Je me souviens de Guy Lévis Mano, plus simplement de GLM, de ses petits livres que j’extrayais le cœur battant des fouillis des bouquinistes.
Guy Lévis Mano (1904-1980)
Je me souviens d’Edmond Jabès, l’Égyptien de langue française. J’ai souvent pensé (et je pense encore) que s’il me fallait sauver quelques livres dans le monde, et rien que quelques livres, je sauverais ceux d’Edmond Jabès.
Je me souviens de Lucien Lévy-Dhurmer, de la douceur de ses pastels, douceur d’un autre monde.
Je me souviens de Meir Dizengoff. Mais je ne me souviens plus du nom de son cheval.

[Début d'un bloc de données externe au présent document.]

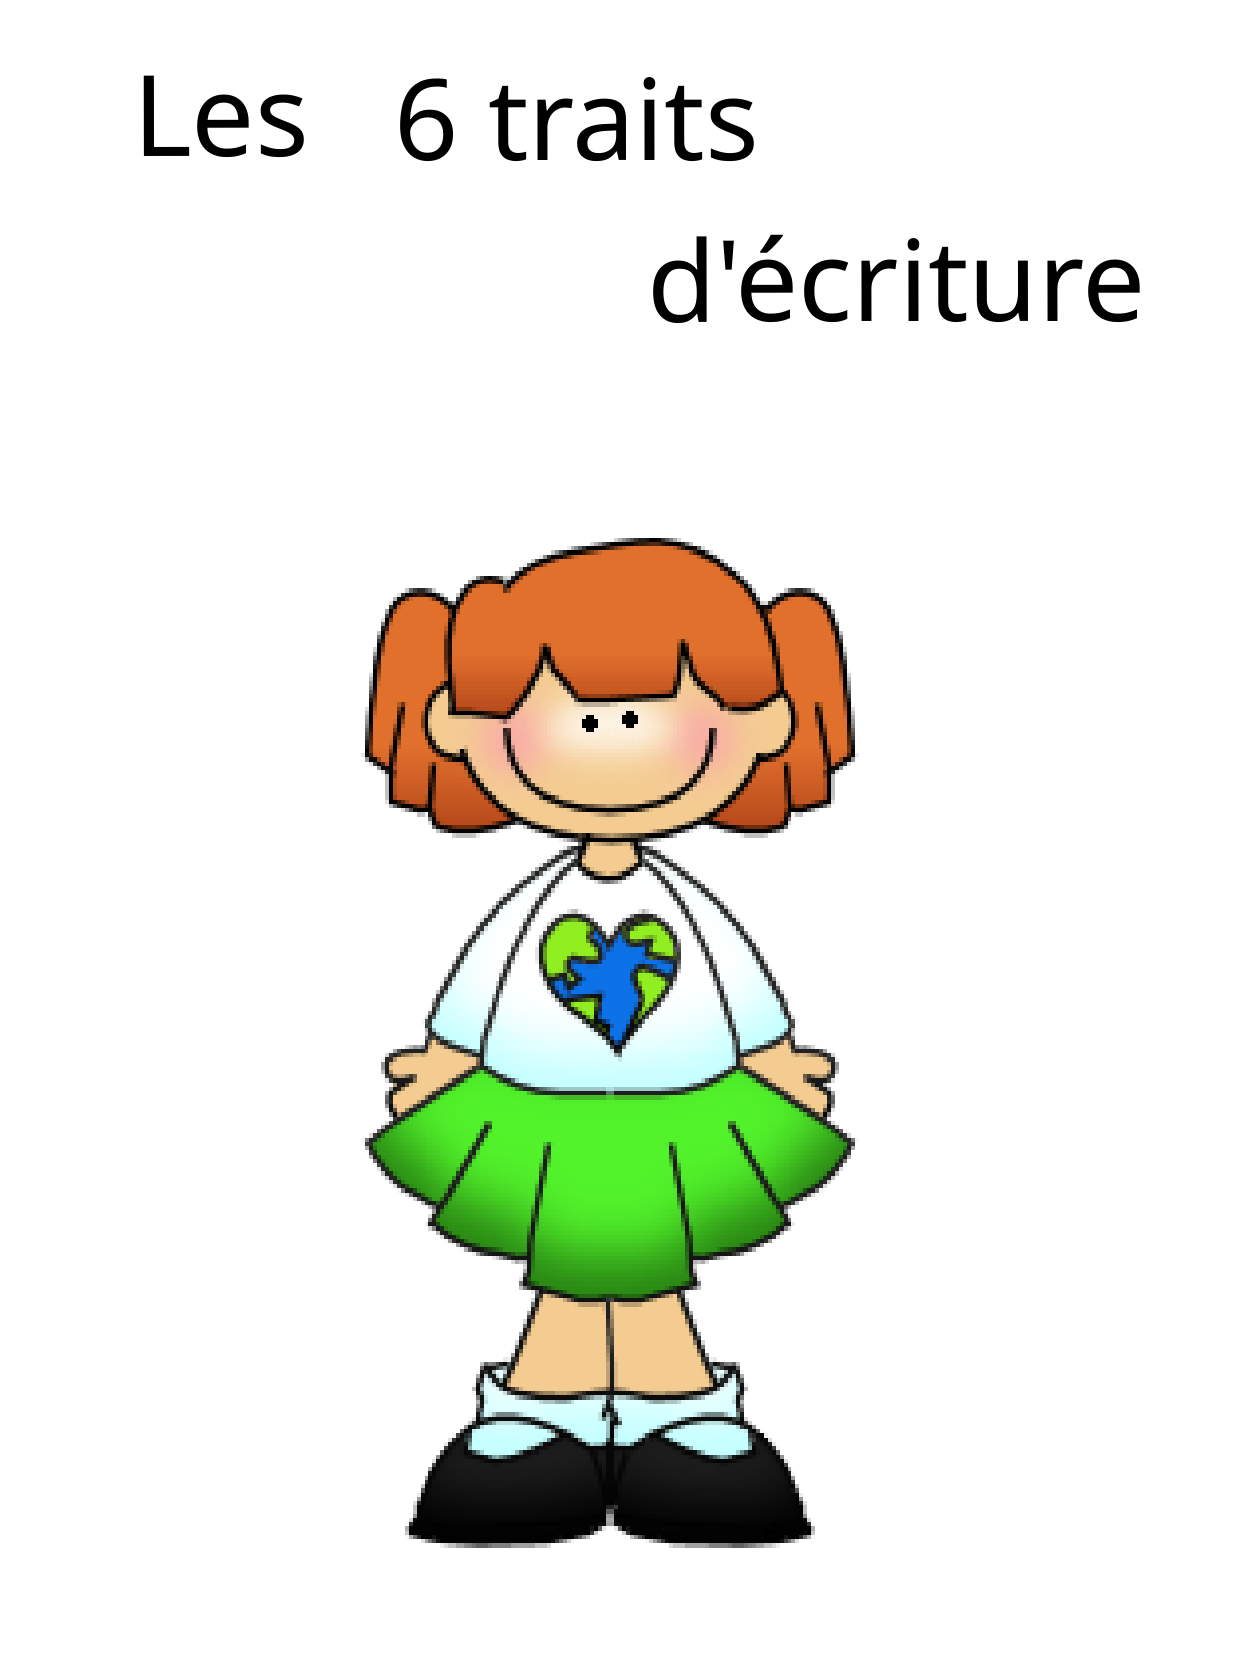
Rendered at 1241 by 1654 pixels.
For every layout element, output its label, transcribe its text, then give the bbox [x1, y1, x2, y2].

text_box d'écriture [632, 193, 1182, 355]
text_box Les [118, 28, 363, 189]
text_box 6 traits [379, 32, 815, 194]
picture [354, 517, 863, 1548]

Je me souviens du manchot Joseph Trumpeldor et du borgne Moshé Dayan. Je me souviens que l’un perdit son bras gauche alors qu’il combattait à Port-Arthur, dans l’armée russe ; et que l’autre perdit son œil gauche alors qu’il combattait contre Vichy, en Syrie, dans les forces britanniques. (Ce « Je me souviens » peut sembler impertinent, il est affectueux).
Je me souviens de Jack Guzik, l’homme de confiance d’Al Capone, surnommé « Greasy thumb ».
Je me souviens de mon plaisir à dégoter puis à lire « Le maillet et le ciseau : souvenirs de ma vie » de Zadkine.
Ossip Zadkine (1890-1967)
Je me souviens des facéties de Jerry Lewis — Joseph Levitch — que me fit découvrir ma grand-mère dans des cinémas parisiens, lorsque j’étais enfant.
Je me souviens qu’Alain Krivine se présenta à l’élection présidentielle de 1969 pour la Ligue communiste alors qu’il effectuait son service militaire. Je me souviens de la dissolution de la Ligue communiste et de celle d’Ordre Nouveau.
Je me souviens de l’œuvre immense de Jules Moch dans la France de l’après-guerre.
De toutes les chansons de Michel Jonasz, « Les vacances au bord de la mer » reste la plus précise dans ma mémoire.
Je me souviens du mystère de la mort d’Arlozoroff — mais qui a tué Arlozoroff ?
Je me souviens que la mère de Marcel Mauss, Rosine, était la sœur aînée d’Émile Durkheim.
Je me souviens de Barbara, de son visage autant que de sa voix.
Je me souviens de l’histoire du sexe de l’ange qui orne la tombe d’Oscar Wilde au cimetière du Père-Lachaise, une sculpture de Jacob Epstein.
La tombe d’Oscar Wilde
Je me souviens de l’homme à tête de choux.
Je me souviens de Félix Baum, l’ami de Franz Kafka. Je me souviens qu’il devint aveugle et que Leo, son fils unique, périt dans l’attentat contre le King David Hotel, à Jérusalem.
Je me souviens qu’Albert Einstein fut employé au Bureau fédéral de la propriété intellectuelle, à Berne. Je me souviens de lui tirant la langue devant l’objectif.
Je me souviens que Spinoza polissait des lentilles.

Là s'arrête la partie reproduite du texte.